Personal information
- Full name: Dzhoan Feybi Bezhura
- Born: 22 October 1991 (age 34) Kyiv, Ukraine
- Height: 1.81 m (5 ft 11 in)

Fencing career
- Sport: Fencing
- Country: Ukraine
- Weapon: épée
- Hand: right
- National coach: Mykhailo Podolsky
- Club: Armed Forces, Kyiv School of Supreme Sports Skill
- FIE ranking: ranking

Medal record
European Games
| Gold medal – first place | 2023 Kraków | Individual épée |
Universiade
| Gold medal – first place | 2017 Taipei | Team épée |
Military World Games
| Silver medal – second place | 2019 Wuhan | Team épée |
| Bronze medal – third place | 2019 Wuhan | Team sabre |

= Feybi Bezhura =

Ukrainian fencer (born 1991)

Dzhoan Feybi Bezhura (Джоан Фейбі Бежура; born 22 October 1991 in Kyiv, Ukraine) is a Ukrainian épée fencer. She is 2023 European Games champion in women's individual épée.

==Sporting career==
Bezhura began fencing in 2005 in Kyiv and was introduced to the sport by her mother.

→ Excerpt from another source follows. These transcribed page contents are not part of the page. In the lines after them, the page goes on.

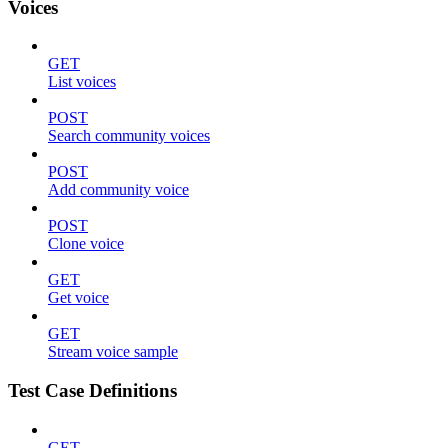
Voices
GET
List voices
POST
Search community voices
POST
Add community voice
POST
Clone voice
GET
Get voice
GET
Stream voice sample
Test Case Definitions
GET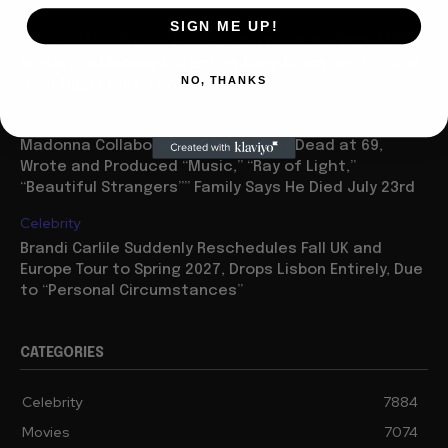
Movies
SIGN ME UP!
“Spider Man: Brand New Day” On Track for $600 Mil By
Sunday or Monday Latest as Daily Drops are Minimal,
NO, THANKS
“One Night Only” Looks...
Celebrity
Madonna Collaborator William Orbit Dead at 69,
Wrote and Produced “Music,” “Ray of Light,”
“Beautiful Strangers”” Family Says He Died July 23rd
Celebrity
Brandi Carlile Suddenly Reschedules Fall UK and
Europe Tour to Spring 2027, Drops Lisbon Entirely, Due
to “Personal Circumstances”
CATEGORIES
Celebrity
7884
Movies
7074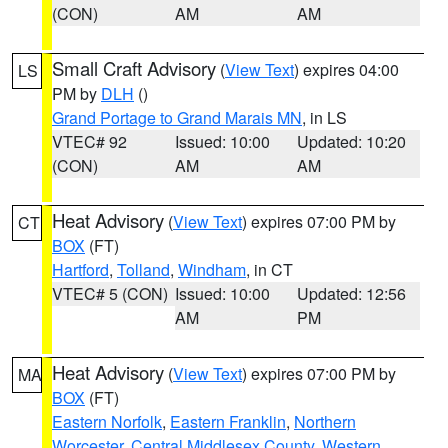
(CON)
AM
AM
Small Craft Advisory
(
View Text
) expires 04:00
LS
PM by
DLH
()
Grand Portage to Grand Marais MN
, in LS
VTEC# 92
Issued: 10:00
Updated: 10:20
(CON)
AM
AM
Heat Advisory
(
View Text
) expires 07:00 PM by
CT
BOX
(FT)
Hartford
,
Tolland
,
Windham
, in CT
VTEC# 5 (CON)
Issued: 10:00
Updated: 12:56
AM
PM
Heat Advisory
(
View Text
) expires 07:00 PM by
MA
BOX
(FT)
Eastern Norfolk
,
Eastern Franklin
,
Northern
Worcester
,
Central Middlesex County
,
Western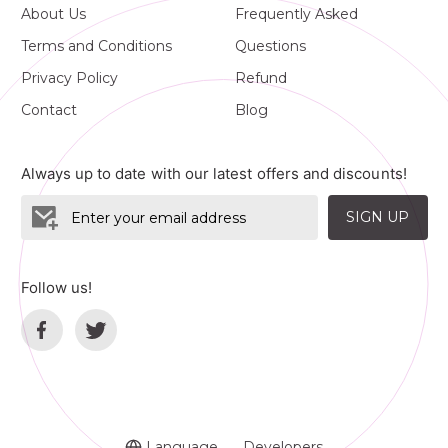
About Us
Frequently Asked
Terms and Conditions
Questions
Privacy Policy
Refund
Contact
Blog
Always up to date with our latest offers and discounts!
SIGN UP
Follow us!
Language
Developers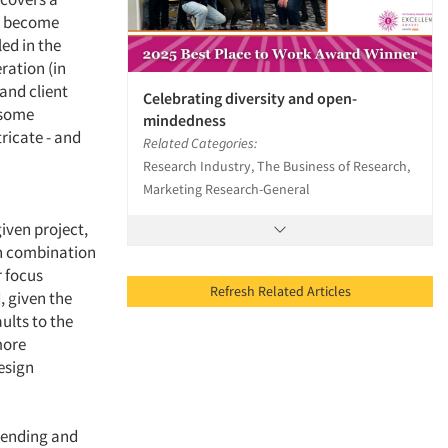
ve become
led in the
ration (in
and client
Celebrating diversity and open-
 some
mindedness
ricate - and
Related Categories:
Research Industry, The Business of Research,
Marketing Research-General
given project,
in combination
r focus
Refresh Related Articles
, given the
ults to the
more
esign
mending and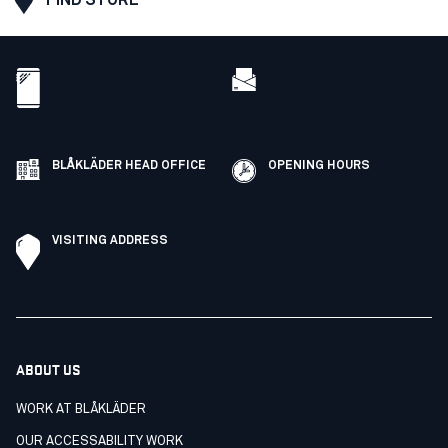
BLÅKLÄDER HEAD OFFICE
OPENING HOURS
VISITING ADDRESS
ABOUT US
WORK AT BLÅKLÄDER
OUR ACCESSABILITY WORK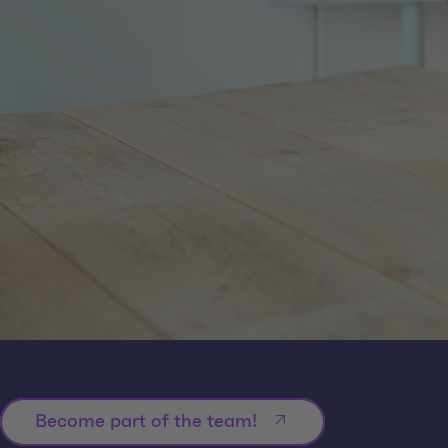
Become part of the team!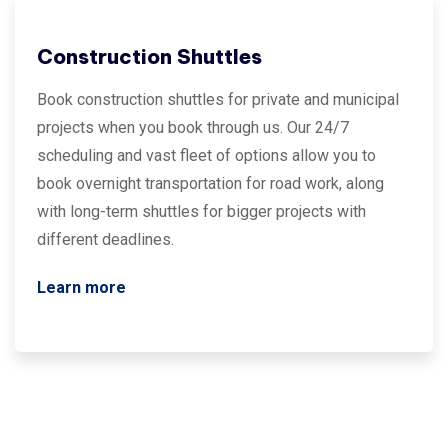
Construction Shuttles
Book construction shuttles for private and municipal
projects when you book through us. Our 24/7
scheduling and vast fleet of options allow you to
book overnight transportation for road work, along
with long-term shuttles for bigger projects with
different deadlines.
Learn more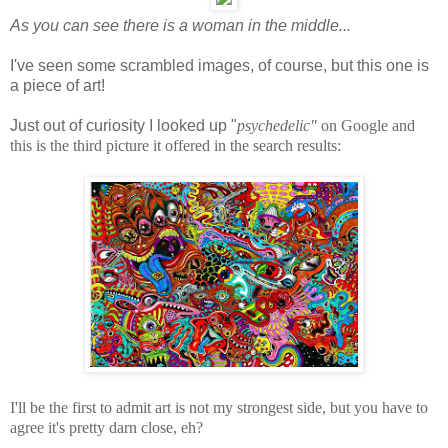
As you can see there is a woman in the middle...
I've seen some scrambled images, of course, but this one is
a piece of art!
Just out of curiosity I looked up "
psychedelic"
on Google and
this is the third picture it offered in the search results:
I'll be the first to admit art is not my strongest side, but you have to
agree it's pretty darn close, eh?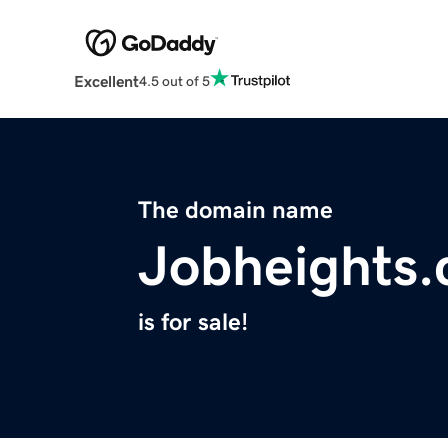
Excellent
4.5 out of 5
The domain name
Jobheights
is for sale!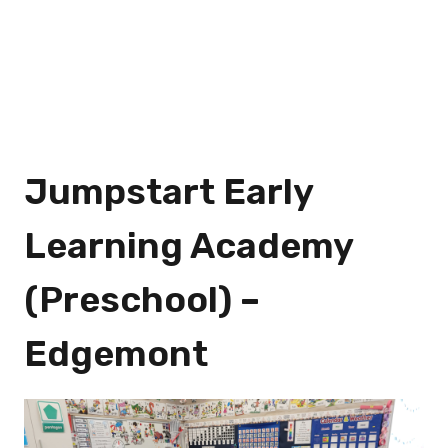
Jumpstart Early
Learning Academy
(Preschool) –
Edgemont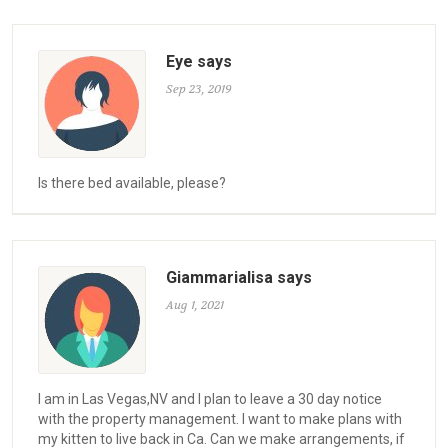
Eye says
Sep 23, 2019
Is there bed available, please?
Giammarialisa says
Aug 1, 2021
I am in Las Vegas,NV and I plan to leave a 30 day notice
with the property management. I want to make plans with
my kitten to live back in Ca. Can we make arrangements, if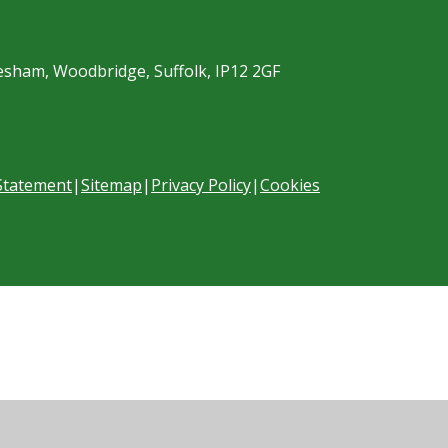
esham, Woodbridge, Suffolk, IP12 2GF
 Statement
|
Sitemap
|
Privacy Policy
|
Cookies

Bezhura debuted at the World Championships in 2013 in Budapest where she lost to Tatyana Andryushina in the round of 64. At the 2014 World Championships in Kazan, Bezhura reached round of 16 where she lost to Hungarian Emese Szász. She qualified for the main round of the 2017 World Championships in Leipzig but she lost to German Alexandra Ndolo in the round of 32. She also competed at the 2017 Summer Universiade in Taipei. She won gold medal in the team competition. In the individual event, she won against Katharine Holmes from the US in the round of 64, but lost to Polish Martyna Swatowska in the round of 32. At the 2018 World Championships in Wuxi, Bezhura defeated Renata Knapik-Miazga from Poland and Irina Embrich from Estonia to proceed to the round of 16 but then she lost to the eventual silver medallist Ana Maria Brânză from Romania. The next Worlds in Budapest was less successful with Bezhura losing to German Alexandra Ndolo in the round of 64.

Together with Olena Kryvytska, Kseniya Pantelyeyeva, and Anfisa Pochkalova, Bezhura finished 4th at the 2018 European Fencing Championships in Novi Sad. One year earlier, the Ukrainian team with the same roster was 7th at the 2017 Europeans in Tbilisi.

She unexpectedly became champion of the 2023 European Games. She defeated Polish Martyna Swatowska-Wenglarczyk in the final. In the team competition, Bezhura together with Inna Brovko, Vlada Kharkova and Olena Kryvytska finished 5th after losing to Switzerland in the quarterfinal.

==Personal life==
Bezhura born into a family of a Ukrainian mother and a Ugandan father. She graduated from National University of Ukraine on Physical Education and Sport. In 2022, she gave birth to a child.